§ **Request**
Where the word "først" appears in a line below, copy the whole line.
===== Records supplied =====
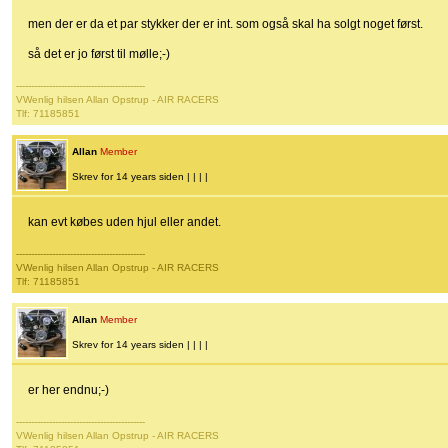
men der er da et par stykker der er int. som også skal ha solgt noget først.
så det er jo først til mølle;-)
-------------------------------------------
VWenlig hilsen Allan Opstrup - AIR RACERS
Tlf: 71185851
Allan
Member
Skrev for 14 years siden | | | |
kan evt købes uden hjul eller andet.
-------------------------------------------
VWenlig hilsen Allan Opstrup - AIR RACERS
Tlf: 71185851
Allan
Member
Skrev for 14 years siden | | | |
er her endnu;-)
-------------------------------------------
VWenlig hilsen Allan Opstrup - AIR RACERS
=====
§ **Exercise answer**
men der er da et par stykker der er int. som også skal ha solgt noget først.
så det er jo først til mølle;-)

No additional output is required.